The ceramic ball material 5 includes the spherical portion 6 and the band-shaped portion 7. The band-shaped portion 7 is formed over the circumference of the surface of the spherical portion 6. The circumference of the surface of the spherical portion 6 may be any one of multiple circumferences of the surface of the spherical portion 6. The surface of the spherical portion 6 being a quadric surface is sufficient. Therefore, the spherical portion 6 may be a true sphere or an ellipsoid. The band-shaped portion 7 is provided on the circumference of the spherical portion 6. The width W of the band-shaped portion 7 is, for example, the largest width of the band-shaped portion 7 but may be the average of widths at multiple positions.

When Rap denotes the arithmetic average roughness of the pole 8, and Rab denotes the arithmetic average roughness on the outer peripheral surface of the band-shaped portion 7, Rab/Rap, a ratio of Rab to Rap, is within a range of 0.70 or more and 1.03 or less. When Rab/Rap is within this range, microstructural unevenness in the spherical portion 6 and the band-shaped portion 7 during sintering, which is mainly caused by powder press forming, is suppressed. By suppressing microstructural unevenness during sintering, it is possible to reduce defects due to polishing. Therefore, Rab/Rap is preferably 0.70 or more and 1.03 or less, more preferably 0.80 or more and 1.00 or less, and even more preferably 0.90 or more and 1.00 or less.

If Rab/Rap is less than 1.00, the density of the band-shaped portion 7 of the ceramic ball material 5 is larger than that of the spherical portion, making the band-shaped portion 7 less easy to polish (for example, machining using surface plate). In particular, if Rab/Rap is less than 0.70, the band-shaped portion 7 becomes considerably less easy to polish, unacceptably increasing the polishing time during the polishing time (deteriorating polishing efficiency). Furthermore, if Rab/Rap is less than 0.70, brittle fracture is likely to occur when the band-shaped portion 7 comes into contact with a grinding stone during polishing. In particular, brittle fracture is more likely to occur in contact of the ceramic ball material 5 with the surface plate for machining using surface plate.

On the other hand, if Rab/Rap exceeds 1.03, unevenness in density and microstructure occurs inside the ceramic ball material 5, resulting in the occurrence of defects such as holes and abnormal structures on the bearing ball surface after polishing.

Here, a method of measuring the arithmetic average roughness Rab on the outer peripheral surface of the band-shaped portion 7 and the arithmetic average roughness Rap of the pole 8 in the ceramic ball material 5 is described. The arithmetic average roughness Ra is based on JIS B 0601 (2013) “Geometrical Product Specifications (GPS)—Surface texture: Profile method—Terms, definitions and surface texture parameters”.
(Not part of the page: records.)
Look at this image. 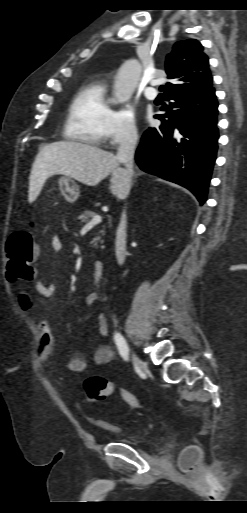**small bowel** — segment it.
<instances>
[{
    "label": "small bowel",
    "instance_id": "small-bowel-1",
    "mask_svg": "<svg viewBox=\"0 0 247 513\" xmlns=\"http://www.w3.org/2000/svg\"><path fill=\"white\" fill-rule=\"evenodd\" d=\"M51 248L55 253H59L62 249V239L60 236L55 235L51 239ZM36 292L42 297H51L56 290V285L53 282H42L37 278V272L34 270V275L31 279ZM99 301V295L95 292L88 293L84 298V303L87 307L94 306ZM19 303L22 307L27 309L31 308L32 299L29 294L21 289L19 292ZM38 330L40 338L38 342V356L44 363H49L53 356L54 351V335L48 321L40 320L38 323ZM97 330L100 336L105 337L108 333V322L104 314H100L97 318ZM93 360L97 365H105L113 360L112 349L105 345H99L93 356ZM88 363L82 354H75L71 356L66 362V368L74 373H82L87 369Z\"/></svg>",
    "mask_w": 247,
    "mask_h": 513
}]
</instances>
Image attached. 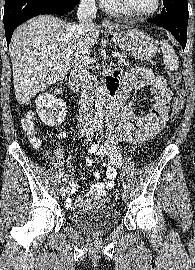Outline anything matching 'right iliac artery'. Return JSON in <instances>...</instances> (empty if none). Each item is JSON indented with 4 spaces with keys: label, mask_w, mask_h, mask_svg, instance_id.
Wrapping results in <instances>:
<instances>
[{
    "label": "right iliac artery",
    "mask_w": 195,
    "mask_h": 270,
    "mask_svg": "<svg viewBox=\"0 0 195 270\" xmlns=\"http://www.w3.org/2000/svg\"><path fill=\"white\" fill-rule=\"evenodd\" d=\"M96 129H97L96 124H93L92 127L90 128L89 132L87 133V137H86V139L84 141V144L91 141L92 137L94 136V133H95ZM67 180H68V175L66 174L64 176L63 181L67 182Z\"/></svg>",
    "instance_id": "82829eb1"
}]
</instances>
The arithmetic average roughness Ra is measured using a surface roughness measuring machine. The surface roughness measuring machine to be used is SURFCOM2000 manufactured by TOKYO SEIMITSU CO., LTD., and the measurement is carried out using the evaluation and analysis software of the same machine. The measuring apparatus may have an equivalent function.
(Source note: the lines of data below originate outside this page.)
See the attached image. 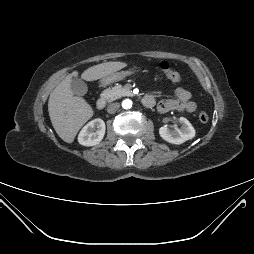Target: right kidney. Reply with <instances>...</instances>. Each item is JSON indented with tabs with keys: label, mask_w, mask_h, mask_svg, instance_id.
Instances as JSON below:
<instances>
[{
	"label": "right kidney",
	"mask_w": 254,
	"mask_h": 254,
	"mask_svg": "<svg viewBox=\"0 0 254 254\" xmlns=\"http://www.w3.org/2000/svg\"><path fill=\"white\" fill-rule=\"evenodd\" d=\"M105 123L97 118L88 122L78 135V142L83 146L99 144L105 135Z\"/></svg>",
	"instance_id": "obj_1"
}]
</instances>
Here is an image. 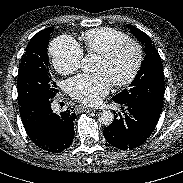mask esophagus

The measurement distance of the arithmetic average roughness Ra, i.e., a reference length U, is 10 to 25% of the diameter of the ceramic ball material 5, and the reference length U of the spherical portion 6 is the same as that of that of band-shaped portion 7. The measurement conditions are as follows: a measurement cutoff wavelength of 0.08 mm, a Gaussian cutoff type, a least-squares linear correction for slope correction, a λs cutoff ratio of 300, and a λs cutoff wavelength of 0.2667 μm.
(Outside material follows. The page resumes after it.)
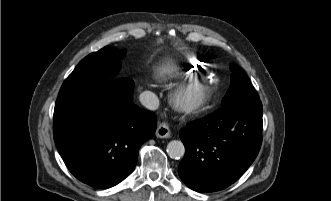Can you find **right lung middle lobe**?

A measurement area of the arithmetic average roughness Rap of the pole has a length corresponding to the reference length U at a position centered at the pole 8 on a profile 6C. Accordingly, even if the ceramic ball material 5 is a perfect sphere or an ellipsoid, similar values can be obtained regardless of the position or direction where the measurement is made. In a case where measurement cannot be made at the pole 8 (or the pole 8′) due to the presence of a defect or the like, the measurement can be performed on the external surface of the spherical cap from a position 6E (45° position, that is, the bottom surface when the apex angle θ of the cone with the center point of the ceramic ball material 5 as the apex is 45°×2) to the pole 8 which is at half the distance from the profile 7C to the pole 8. The measurement can also be performed on the external surface of the spherical cap from a position 6F (15° position, that is, the bottom surface when the apex angle θ of the cone with the center point of the ceramic ball material 5 as the apex is 15°×2) to the pole 8. The apex angle means an apex angle of an isosceles triangle formed when the cone is cut off by a plane passing through an axis of rotation.

A measurement area of the arithmetic average roughness Rab on the outer peripheral surface of the band-shaped portion 7 has a length corresponding to the reference length U at an arbitrary position of a profile 7C. The measurement is performed along the profile 7C or perpendicular to the profile 7C. In the latter case, the profile 7C is substantially at the center of the measurement area. It is preferable to exclude 10% of one end portion and 10% of the other end portion in the width direction of the outer peripheral surface of the band-shaped portion 7 from the measurement points because defects such as chipping are likely to occur and affect measured values. The reference length U of the arithmetic average roughness Ra does not need to be the entire profiles 6C and 7C on the outer peripheral surface, but may be a part (e.g., about 1 mm to 20 mm) of the profiles 6C and 7C.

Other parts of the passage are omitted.